Prosecutors’ associations came to prominence in the 1960s, and have become key players in the “tough-on-crime” criminal justice establishment. As the “War on Crime” gained ground, they won plum positions as members on advisory boards and commissions that guided state policy in these areas. With this newfound influence, the associations lobbied for tougher and tougher laws — and consistently opposed reform efforts.
Today, associations function as modern police unions do, reflexively supporting their members’ positions. But tellingly, this lockstep defense stops when DAs seek to scroll back past punitive approaches.
In Florida, when State Attorney Aramis Ayala announced that she wasn’t going to seek the death penalty, then-Gov. Rick Scott took away all her death-eligible cases. Ayala filed suit and the Florida Prosecuting Attorneys Association not only wasn’t on her side, they actually supported the governor’s erosion of its members’ discretion in an amicus brief that embraced the dangerous precedent of limiting the autonomy of elected prosecutors.
Likewise, when the Pennsylvania state legislature stripped reformer Philadelphia District Attorney Larry Krasner’s office of the exclusive ability to prosecute some gun crimes, giving the state attorney general the concurrent power to pursue these cases, the Pennsylvania District Attorneys Association had little interest in defending DA Krasner’s autonomy.
Prosecutors’ associations aren’t always opponents to change.

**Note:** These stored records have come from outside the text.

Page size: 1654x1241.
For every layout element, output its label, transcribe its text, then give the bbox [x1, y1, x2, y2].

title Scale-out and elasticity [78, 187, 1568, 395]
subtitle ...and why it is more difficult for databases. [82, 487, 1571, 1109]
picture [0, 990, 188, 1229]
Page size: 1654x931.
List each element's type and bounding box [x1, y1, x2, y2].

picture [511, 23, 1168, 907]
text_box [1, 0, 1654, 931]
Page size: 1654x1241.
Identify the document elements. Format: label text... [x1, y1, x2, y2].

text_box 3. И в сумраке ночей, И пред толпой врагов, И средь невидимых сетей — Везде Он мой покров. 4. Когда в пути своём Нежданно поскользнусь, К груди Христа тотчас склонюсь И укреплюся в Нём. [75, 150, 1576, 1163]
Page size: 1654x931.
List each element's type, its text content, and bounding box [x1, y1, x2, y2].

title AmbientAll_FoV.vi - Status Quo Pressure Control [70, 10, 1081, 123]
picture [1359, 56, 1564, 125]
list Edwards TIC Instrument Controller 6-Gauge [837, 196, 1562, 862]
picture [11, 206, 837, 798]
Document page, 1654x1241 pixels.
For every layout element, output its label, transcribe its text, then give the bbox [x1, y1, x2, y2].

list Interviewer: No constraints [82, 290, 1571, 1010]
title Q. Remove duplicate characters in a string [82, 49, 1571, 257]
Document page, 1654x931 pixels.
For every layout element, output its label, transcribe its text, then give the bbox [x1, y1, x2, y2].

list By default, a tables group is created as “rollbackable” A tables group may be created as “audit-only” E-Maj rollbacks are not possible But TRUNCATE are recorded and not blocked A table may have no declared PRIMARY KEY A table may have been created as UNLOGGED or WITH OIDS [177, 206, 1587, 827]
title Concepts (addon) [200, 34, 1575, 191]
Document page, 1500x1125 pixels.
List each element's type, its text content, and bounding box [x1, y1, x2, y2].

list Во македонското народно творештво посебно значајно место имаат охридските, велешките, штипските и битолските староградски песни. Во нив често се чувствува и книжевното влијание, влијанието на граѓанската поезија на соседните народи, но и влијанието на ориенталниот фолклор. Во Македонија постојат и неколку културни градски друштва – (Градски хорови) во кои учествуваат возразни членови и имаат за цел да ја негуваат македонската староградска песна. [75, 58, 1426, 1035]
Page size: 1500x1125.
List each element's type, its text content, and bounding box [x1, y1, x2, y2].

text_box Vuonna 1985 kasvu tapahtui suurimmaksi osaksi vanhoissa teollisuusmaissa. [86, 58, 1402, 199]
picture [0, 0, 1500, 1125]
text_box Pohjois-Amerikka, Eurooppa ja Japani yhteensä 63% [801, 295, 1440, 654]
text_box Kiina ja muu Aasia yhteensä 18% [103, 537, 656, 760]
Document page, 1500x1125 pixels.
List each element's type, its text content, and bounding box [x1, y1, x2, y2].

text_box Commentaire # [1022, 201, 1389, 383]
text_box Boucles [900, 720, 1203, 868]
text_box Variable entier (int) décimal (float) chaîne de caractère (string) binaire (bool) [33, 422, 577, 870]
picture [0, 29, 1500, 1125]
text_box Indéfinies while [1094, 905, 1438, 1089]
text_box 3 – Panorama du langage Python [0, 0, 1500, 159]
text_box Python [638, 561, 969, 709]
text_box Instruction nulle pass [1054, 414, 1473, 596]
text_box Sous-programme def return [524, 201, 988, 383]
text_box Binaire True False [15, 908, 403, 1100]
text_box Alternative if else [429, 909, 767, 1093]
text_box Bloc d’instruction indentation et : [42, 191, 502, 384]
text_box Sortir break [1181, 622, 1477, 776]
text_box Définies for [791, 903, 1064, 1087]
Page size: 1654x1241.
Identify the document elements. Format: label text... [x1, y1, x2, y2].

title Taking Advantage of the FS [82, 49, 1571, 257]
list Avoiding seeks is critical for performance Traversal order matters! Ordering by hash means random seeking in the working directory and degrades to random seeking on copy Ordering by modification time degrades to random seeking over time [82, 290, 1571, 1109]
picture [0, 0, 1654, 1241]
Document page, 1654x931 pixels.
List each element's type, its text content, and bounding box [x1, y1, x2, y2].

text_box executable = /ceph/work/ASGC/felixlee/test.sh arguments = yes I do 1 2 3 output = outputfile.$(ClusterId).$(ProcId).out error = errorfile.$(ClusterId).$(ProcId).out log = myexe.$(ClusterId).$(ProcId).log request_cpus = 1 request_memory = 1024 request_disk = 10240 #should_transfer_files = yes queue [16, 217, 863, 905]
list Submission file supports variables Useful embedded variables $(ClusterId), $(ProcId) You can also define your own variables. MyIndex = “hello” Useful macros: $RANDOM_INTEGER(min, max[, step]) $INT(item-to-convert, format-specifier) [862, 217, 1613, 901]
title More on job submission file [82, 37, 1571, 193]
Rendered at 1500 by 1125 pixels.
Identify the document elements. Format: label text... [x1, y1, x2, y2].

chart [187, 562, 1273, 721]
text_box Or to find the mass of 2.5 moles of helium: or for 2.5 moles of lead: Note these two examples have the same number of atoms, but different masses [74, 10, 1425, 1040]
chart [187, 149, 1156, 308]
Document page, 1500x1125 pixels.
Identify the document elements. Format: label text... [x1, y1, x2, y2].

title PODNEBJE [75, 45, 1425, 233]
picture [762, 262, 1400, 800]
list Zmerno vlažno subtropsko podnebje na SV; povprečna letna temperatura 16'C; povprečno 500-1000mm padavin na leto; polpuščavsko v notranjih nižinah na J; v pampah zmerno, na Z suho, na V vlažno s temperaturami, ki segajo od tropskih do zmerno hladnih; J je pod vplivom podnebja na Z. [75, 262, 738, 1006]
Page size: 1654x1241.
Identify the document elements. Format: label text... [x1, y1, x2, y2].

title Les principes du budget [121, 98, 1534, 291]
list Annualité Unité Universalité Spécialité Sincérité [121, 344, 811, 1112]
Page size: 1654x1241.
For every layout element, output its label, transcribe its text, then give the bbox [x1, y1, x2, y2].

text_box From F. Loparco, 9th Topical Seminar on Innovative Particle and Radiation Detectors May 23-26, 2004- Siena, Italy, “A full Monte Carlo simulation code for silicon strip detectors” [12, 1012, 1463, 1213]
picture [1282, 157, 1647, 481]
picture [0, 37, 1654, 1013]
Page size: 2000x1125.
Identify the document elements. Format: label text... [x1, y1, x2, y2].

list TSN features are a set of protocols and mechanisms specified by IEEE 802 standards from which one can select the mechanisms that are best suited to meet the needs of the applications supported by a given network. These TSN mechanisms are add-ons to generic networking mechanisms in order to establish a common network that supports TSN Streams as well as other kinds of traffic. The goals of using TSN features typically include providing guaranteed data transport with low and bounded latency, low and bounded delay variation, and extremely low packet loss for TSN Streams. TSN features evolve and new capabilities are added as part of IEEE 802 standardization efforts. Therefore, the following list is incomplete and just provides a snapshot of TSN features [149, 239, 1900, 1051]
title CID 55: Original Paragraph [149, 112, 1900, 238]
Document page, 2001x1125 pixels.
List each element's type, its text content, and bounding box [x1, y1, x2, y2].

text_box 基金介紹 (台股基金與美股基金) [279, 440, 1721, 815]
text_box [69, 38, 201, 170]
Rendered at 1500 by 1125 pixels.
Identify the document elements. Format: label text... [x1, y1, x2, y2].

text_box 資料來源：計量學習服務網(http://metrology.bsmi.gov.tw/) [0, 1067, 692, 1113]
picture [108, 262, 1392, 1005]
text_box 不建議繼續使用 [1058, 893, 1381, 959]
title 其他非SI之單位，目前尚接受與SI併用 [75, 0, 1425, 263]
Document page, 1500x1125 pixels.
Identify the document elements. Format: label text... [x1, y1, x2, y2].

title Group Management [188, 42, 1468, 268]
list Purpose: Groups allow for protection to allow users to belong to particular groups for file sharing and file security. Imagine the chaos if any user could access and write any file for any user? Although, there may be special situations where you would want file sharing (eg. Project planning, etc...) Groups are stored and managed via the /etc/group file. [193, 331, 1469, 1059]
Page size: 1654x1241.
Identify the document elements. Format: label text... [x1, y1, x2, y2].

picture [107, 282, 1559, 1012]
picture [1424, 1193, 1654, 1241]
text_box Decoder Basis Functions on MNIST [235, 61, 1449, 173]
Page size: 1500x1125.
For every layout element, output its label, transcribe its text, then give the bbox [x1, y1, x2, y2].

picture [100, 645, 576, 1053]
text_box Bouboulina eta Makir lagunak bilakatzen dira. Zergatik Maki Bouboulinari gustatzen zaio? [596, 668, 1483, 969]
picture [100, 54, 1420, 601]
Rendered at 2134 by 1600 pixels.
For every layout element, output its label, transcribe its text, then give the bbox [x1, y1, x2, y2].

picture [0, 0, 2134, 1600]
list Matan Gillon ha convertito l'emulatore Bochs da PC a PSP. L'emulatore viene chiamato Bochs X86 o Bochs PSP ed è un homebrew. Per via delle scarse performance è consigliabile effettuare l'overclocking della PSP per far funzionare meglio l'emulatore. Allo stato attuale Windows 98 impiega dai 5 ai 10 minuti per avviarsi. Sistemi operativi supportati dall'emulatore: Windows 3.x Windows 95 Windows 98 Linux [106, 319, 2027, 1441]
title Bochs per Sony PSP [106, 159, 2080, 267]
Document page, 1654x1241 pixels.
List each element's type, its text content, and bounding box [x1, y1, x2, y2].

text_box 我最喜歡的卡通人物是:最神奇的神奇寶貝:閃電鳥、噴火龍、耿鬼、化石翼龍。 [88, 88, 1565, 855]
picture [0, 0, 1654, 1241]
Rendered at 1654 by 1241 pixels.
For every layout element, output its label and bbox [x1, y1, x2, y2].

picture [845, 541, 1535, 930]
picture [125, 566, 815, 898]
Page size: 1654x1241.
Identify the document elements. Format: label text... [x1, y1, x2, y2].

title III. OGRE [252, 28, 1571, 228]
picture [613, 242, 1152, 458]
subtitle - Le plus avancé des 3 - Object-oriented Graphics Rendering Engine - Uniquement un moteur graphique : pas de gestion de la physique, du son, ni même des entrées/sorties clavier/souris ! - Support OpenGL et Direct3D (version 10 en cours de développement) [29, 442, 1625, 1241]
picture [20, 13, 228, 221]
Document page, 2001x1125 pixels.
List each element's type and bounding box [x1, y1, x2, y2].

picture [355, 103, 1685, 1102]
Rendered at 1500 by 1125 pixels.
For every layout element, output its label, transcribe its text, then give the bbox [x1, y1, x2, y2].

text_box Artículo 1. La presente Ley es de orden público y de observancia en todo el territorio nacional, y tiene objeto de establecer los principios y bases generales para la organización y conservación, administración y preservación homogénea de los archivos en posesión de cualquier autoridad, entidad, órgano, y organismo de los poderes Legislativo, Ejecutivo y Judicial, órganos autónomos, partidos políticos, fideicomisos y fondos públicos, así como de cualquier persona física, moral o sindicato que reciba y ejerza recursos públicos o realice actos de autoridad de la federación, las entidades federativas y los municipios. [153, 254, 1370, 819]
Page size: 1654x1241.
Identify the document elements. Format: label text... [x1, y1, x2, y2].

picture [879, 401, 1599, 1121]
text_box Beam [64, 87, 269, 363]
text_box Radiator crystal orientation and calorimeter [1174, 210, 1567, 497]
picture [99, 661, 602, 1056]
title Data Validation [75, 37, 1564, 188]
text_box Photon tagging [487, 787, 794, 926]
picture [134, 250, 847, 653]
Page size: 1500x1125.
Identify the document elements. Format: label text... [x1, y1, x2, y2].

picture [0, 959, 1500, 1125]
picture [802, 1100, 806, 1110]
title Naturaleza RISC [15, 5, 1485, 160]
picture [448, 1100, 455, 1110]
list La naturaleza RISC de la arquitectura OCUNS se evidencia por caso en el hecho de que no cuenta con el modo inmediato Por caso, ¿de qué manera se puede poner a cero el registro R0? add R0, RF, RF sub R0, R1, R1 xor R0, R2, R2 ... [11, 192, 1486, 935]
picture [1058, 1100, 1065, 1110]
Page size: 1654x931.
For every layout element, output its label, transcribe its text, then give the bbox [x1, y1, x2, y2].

In Missouri, as Gov. Mike Parson and the state legislature repeatedly attacked St. Louis City Circuit Attorney Kim Gardner for her reform efforts, the Missouri Association of Prosecuting Attorneys (MAPA) defended her against efforts to let the Attorney General intrude on her jurisdiction. It argued that these efforts “erode[] the ability of local voters to decide who will seek justice on their behalf should they be victimized by crime.” In other circumstances, however, MAPA has been as regressive as others in seeking to block reform. But in this instance, they recognized the critical fact all prosecutor associations should acknowledge: their opinion doesn’t trump the choice of voters.
As the criminal justice reform movement takes hold in our country, voters are embracing local prosecutors committed to advancing a new starting point. Reformers have been elected nationwide, reflecting the ideological diversity and preferences of our communities.
It’s time for prosecutors’ associations to respect the decision of voters and accept the evidence — failed punitive approaches are not the path to justice, and these groups must stop undermining voters’ desire for reform.
Miriam Krinsky is the executive director of Fair and Just Prosecution and a former federal prosecutor. Tyler Yeargain is the associate director of the Yale Center for Environmental Law and Policy.